Who doesn’t love a PB&J? April 2nd is National Peanut Butter and Jelly Day, so celebrate with one of America’s most popular sandwiches. Soldiers in World War II are credited with the popularity of this sandwich combination because peanut butter, jelly and bread were on the Army’s food ration list.
Let’s look a little closer at the history of the mainstay of this sandwich: peanut butter. Peanut butter is a food-paste made from ground-roasted peanuts. It takes about 540 peanuts to make a 12-ounce jar of peanut butter. This popular nut butter made its debut as a protein substitute at the 1883 Chicago World’s Fair. After the commercialization of the peanut industry in the early 1900’s, peanut butter became more affordable for everyone.
Many people avoid peanut butter because of the calories and fat, however there is more to know about the nutritional value of this nutrient-dense food. A 2-tablespoon serving of peanut butter provides around 200 calories. This portion also provides fiber, protein and fat; which helps to keep you full longer. Although it is high in fat, these are mostly healthy monounsaturated and polyunsaturated fats. In fact, peanut butter has the same ratio of saturated to unsaturated fats as olive oil. Peanut butter also provides important vitamins and minerals including vitamins E and B6, magnesium and potassium.

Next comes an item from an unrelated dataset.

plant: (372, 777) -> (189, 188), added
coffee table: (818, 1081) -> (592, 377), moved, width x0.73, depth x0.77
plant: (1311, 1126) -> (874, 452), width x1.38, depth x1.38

I recently was shopping for peanut butter in the grocery store. It is amazing what you learn when you turn the jar around and read the nutrition facts label and the ingredient list. Don’t be fooled by statements on the front that say “natural”. Peanut butter made solely from peanuts is easily identifiable. The ingredient list is simple: peanuts.

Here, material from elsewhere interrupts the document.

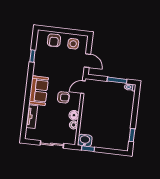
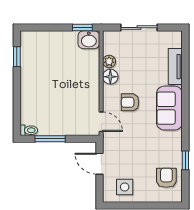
armchair: (54, 40) -> (166, 178), moved
door: (83, 87) -> (101, 122), hinge flipped

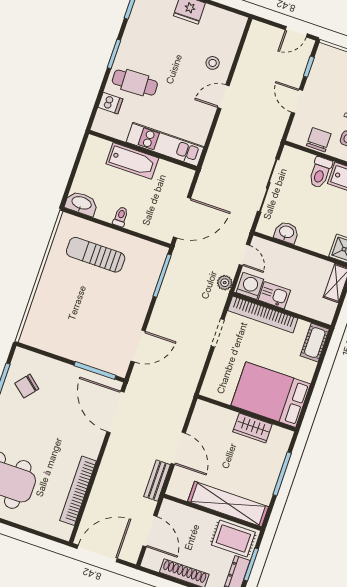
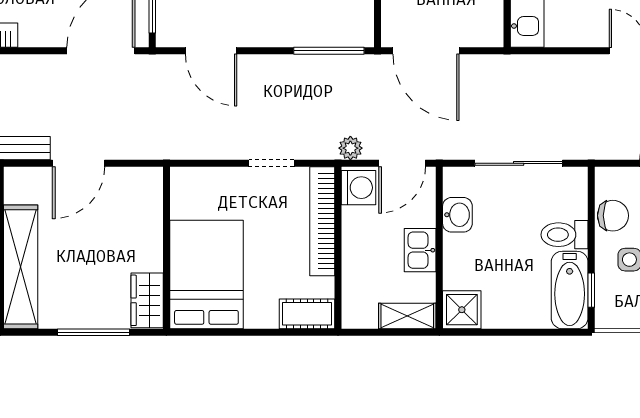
door: (244, 255) -> (402, 163), width x1.38
kitchen sink: (274, 295) -> (420, 250), moved, turned 180
wardrobe: (252, 428) -> (147, 300), moved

When you look at the jars on the shelf, they are the ones that have a layer of oil above the peanut paste in the jar. This is the natural oil from the ground peanuts. Before using, stir the oil into the paste to create a creamy texture. This can be tricky to maneuver but once you have stirred the oil into the peanut paste, it will give you a smooth, creamy mixture that is easy to spread. Store the jar in the refrigerator upside down to keep the mixture from separating.

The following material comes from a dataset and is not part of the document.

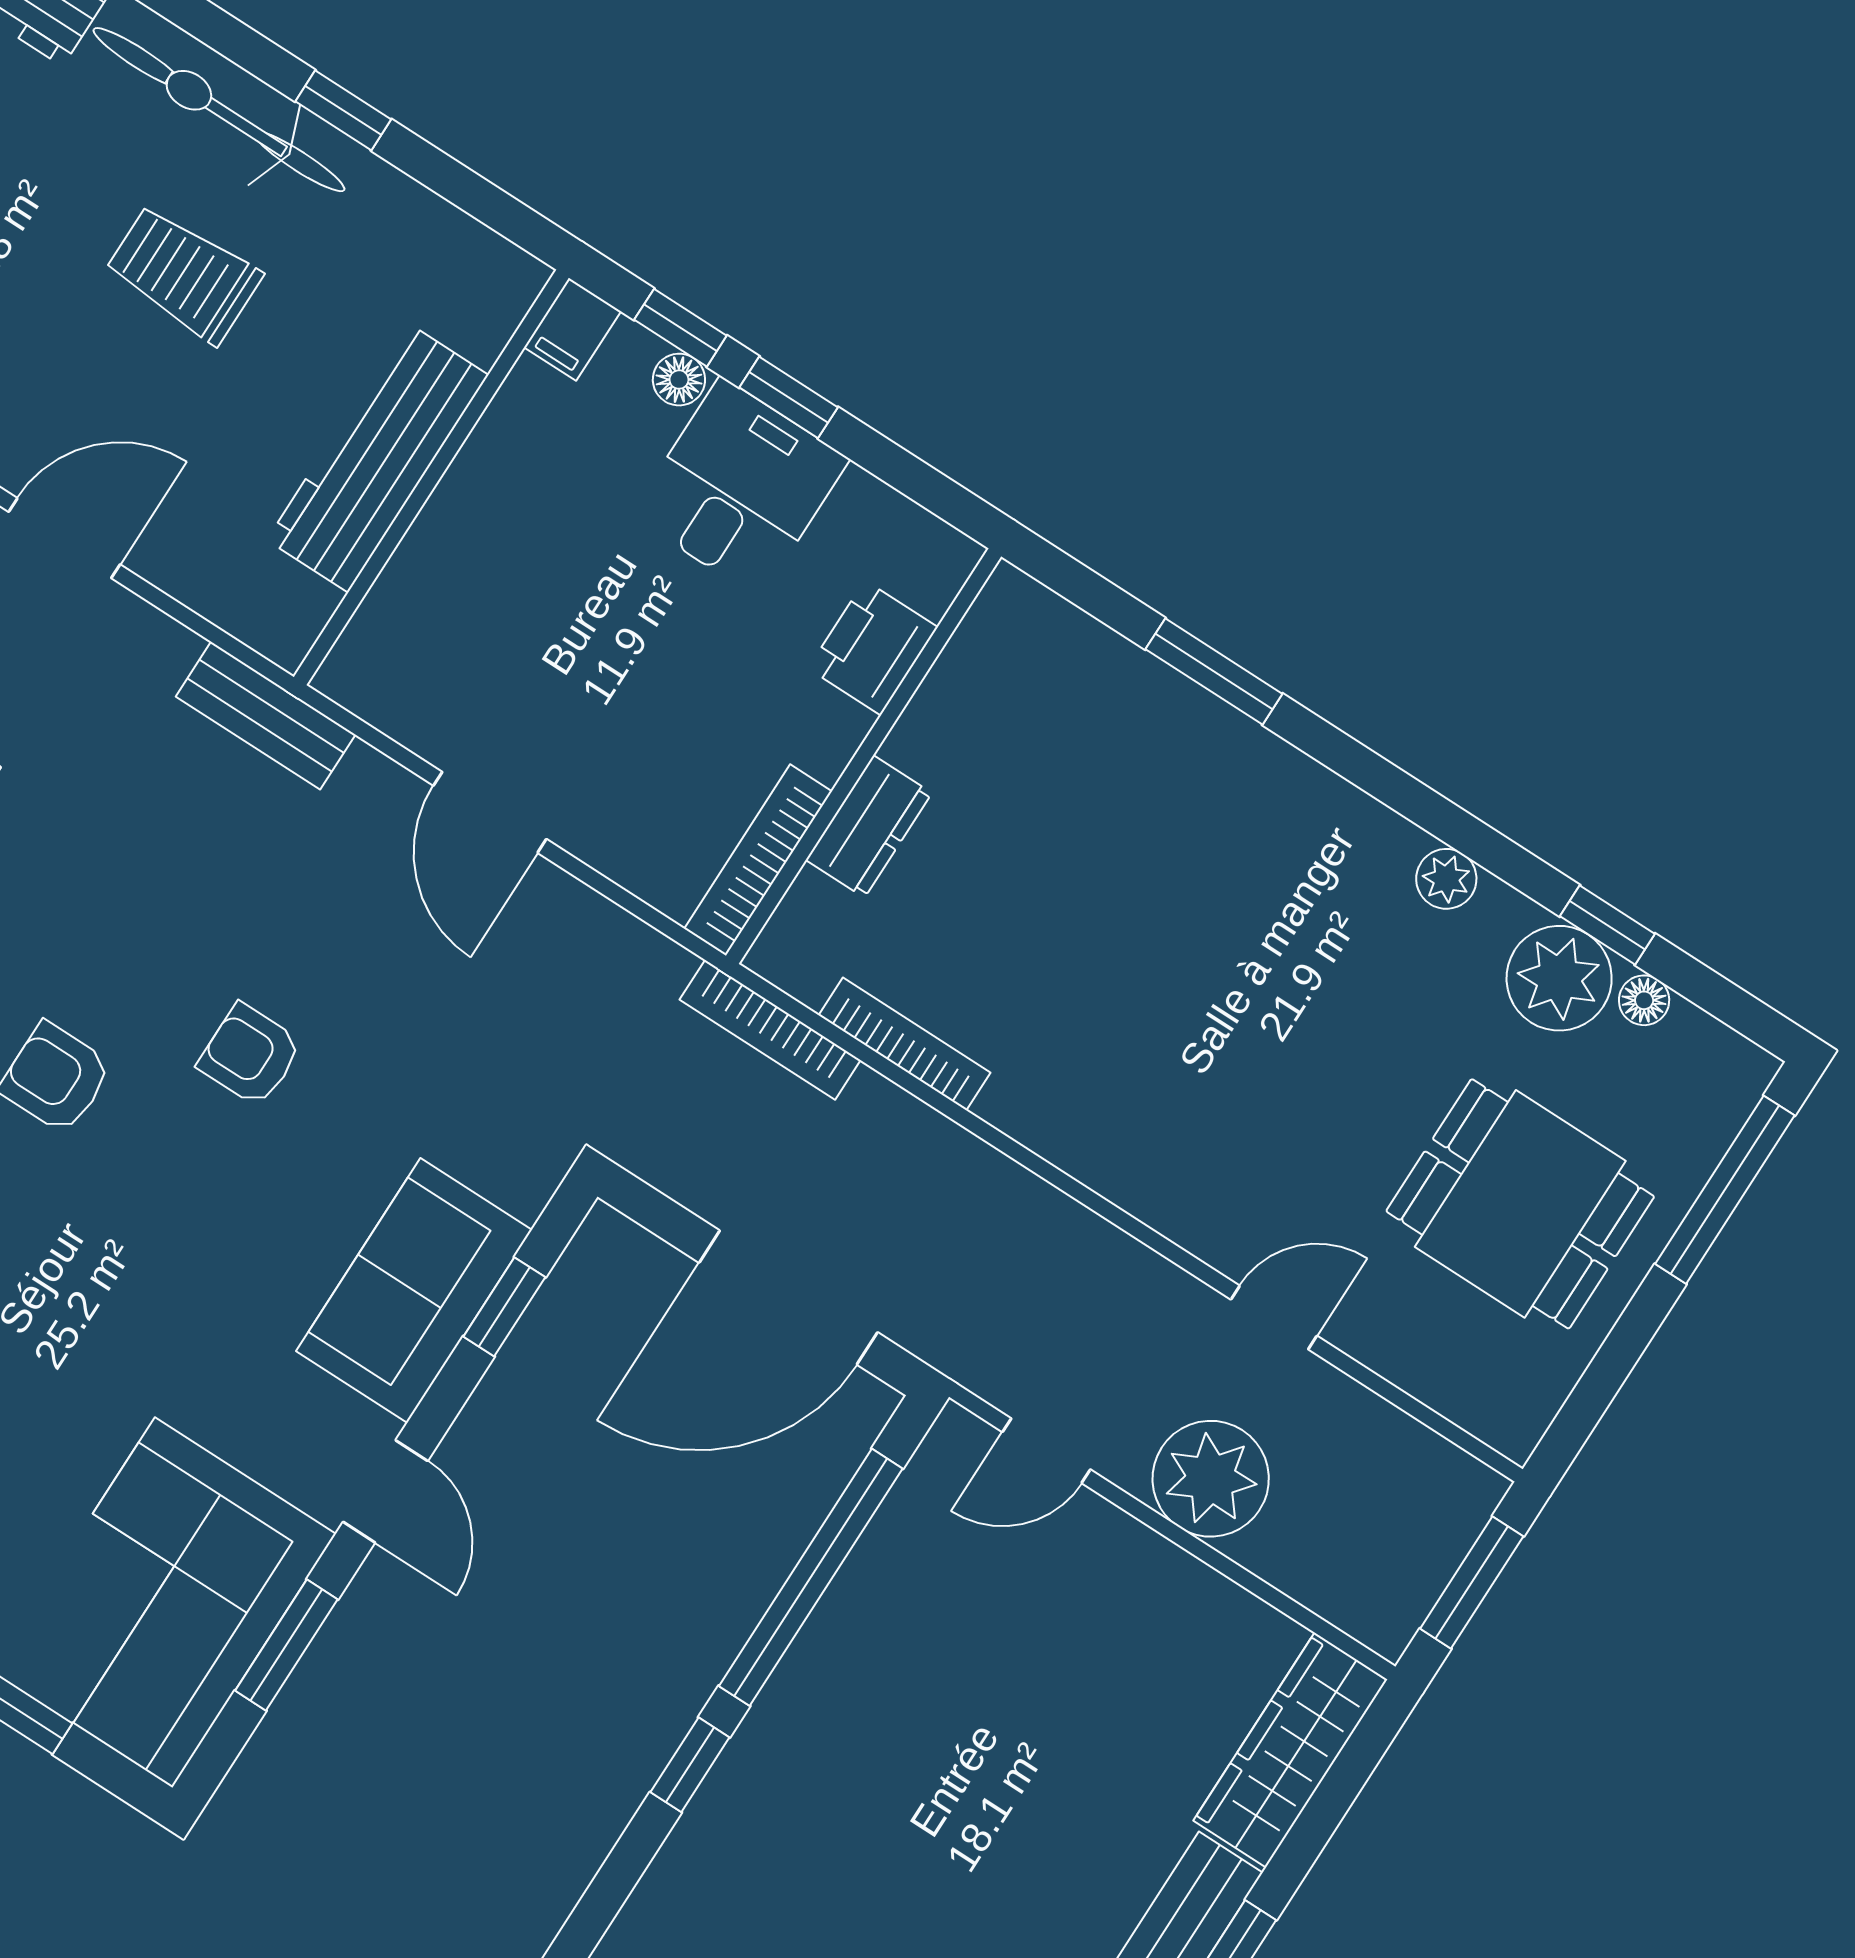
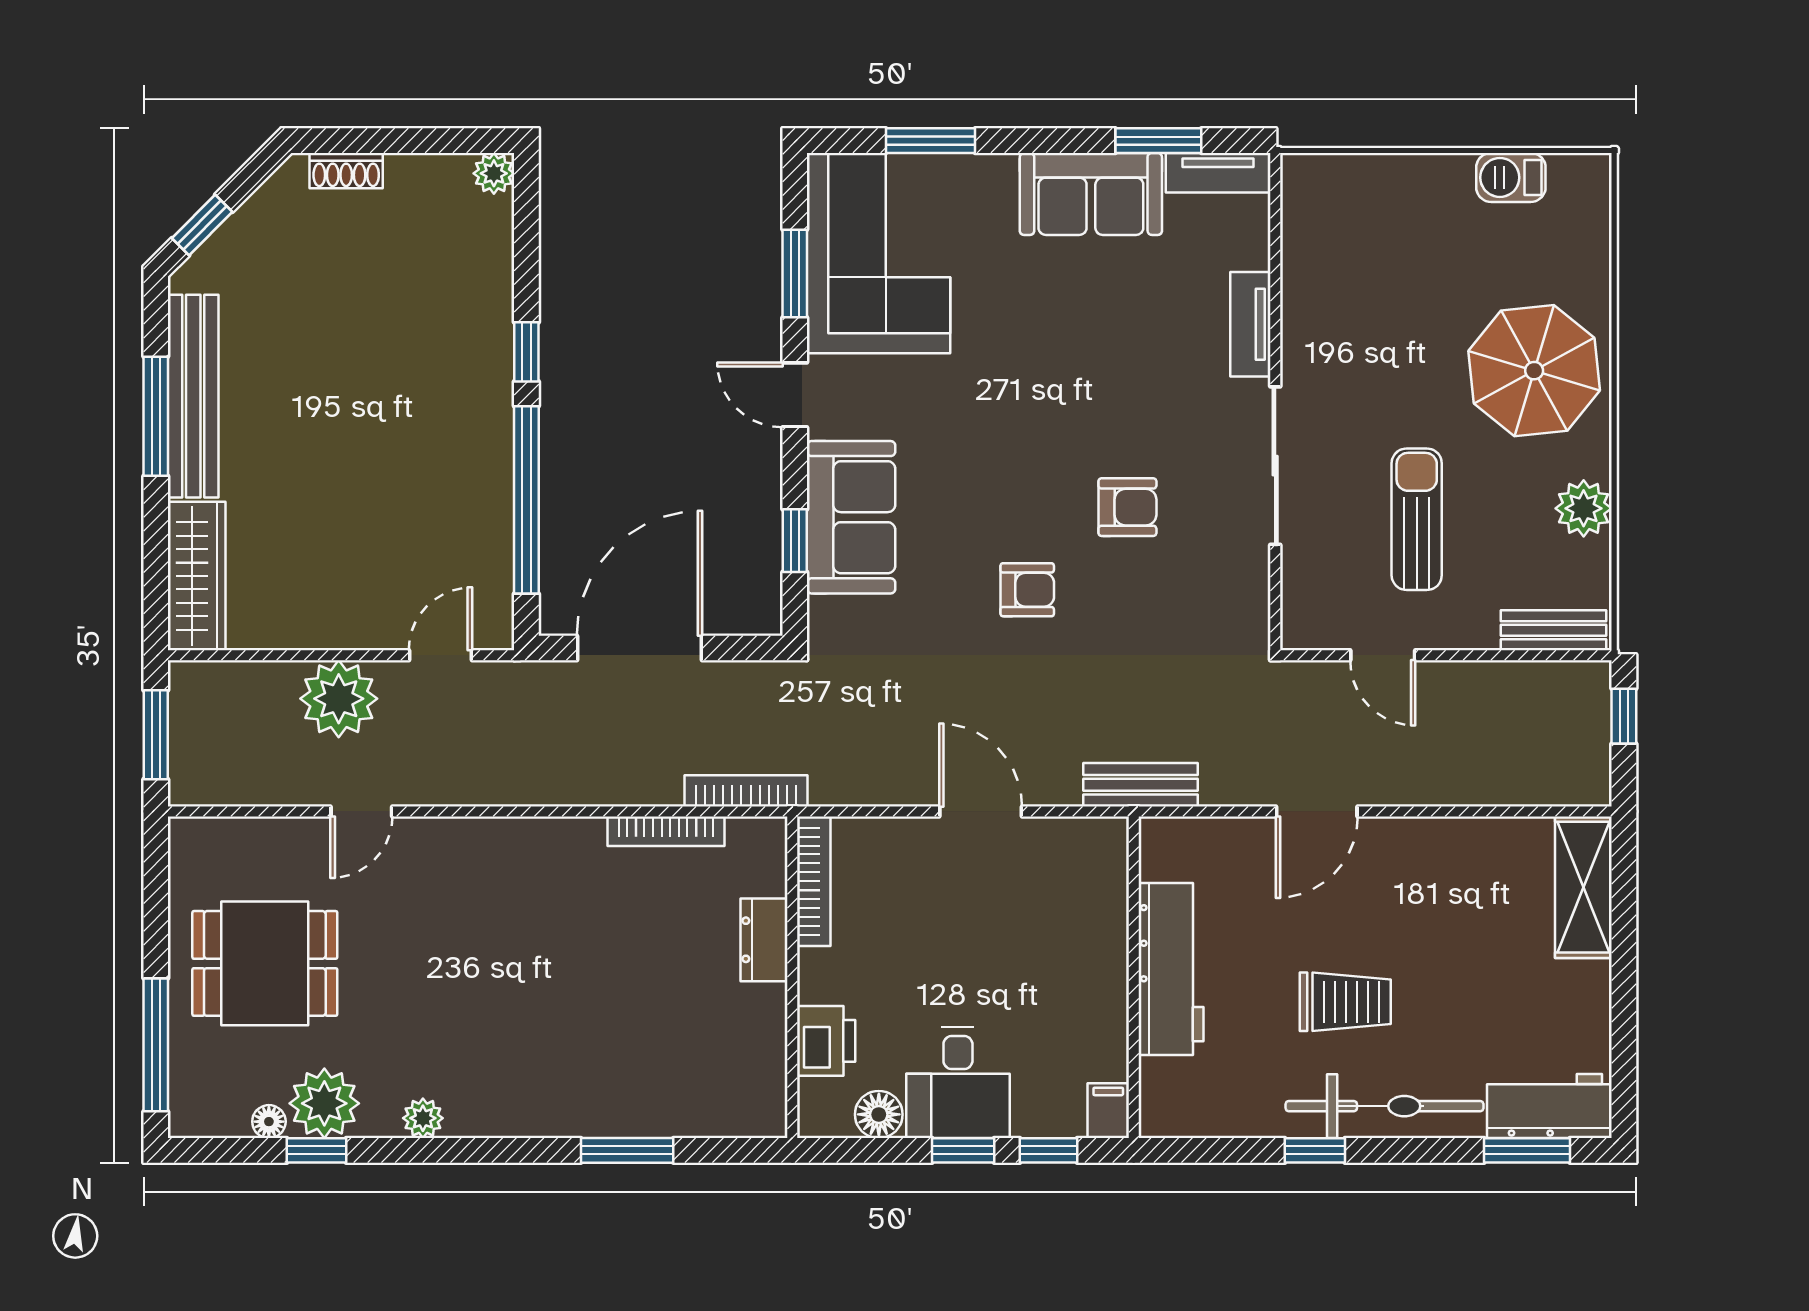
floor lamp: (679, 380) -> (879, 1114), moved, width x1.37, depth x1.37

So, what is in those other “peanut butter” jars on the shelf. First you need to know that products that are called peanut butter must be at least 90% peanuts with no artificial sweeteners, flavoring, or preservatives. Other brands that do not meet these criteria are often called peanut butter spread. Here are some things to look out for in the ingredient list when selecting a peanut butter:
- hydrogenated oil
- sugar or honey
Some brands mix other ingredients like grape jelly, honey or chocolate into the mixture. Look at the nutrition facts label to learn more about calories, saturated fats, sugars, and sodium. For example, reduced-fat peanut butter has less fat but often adds sugar to replace the fat, which increases the calories. The higher the sodium content of the spread, you have less natural peanut flavor.
There are many variations to the traditional PB&J sandwich today. Try it on whole wheat or raisin bread. Add a new flavor of jelly like strawberry jam. Add some fruit like bananas, apples, or blueberries. Try grilling the sandwich or making it into a French toast. Sprinkle a layer of dry cereal or potato chips to give it some crunch.
Keep in mind that peanut allergies are the second most common food allergy in children so use other nut butters as a substitute. Be sure to alert others when you are serving peanut butter because the allergy can be triggered just by being close to the peanuts.
Although peanut butter is a great source of protein and contains healthy unsaturated fats, it can be high in calories so portion control is important to maintain a healthy balance of calories.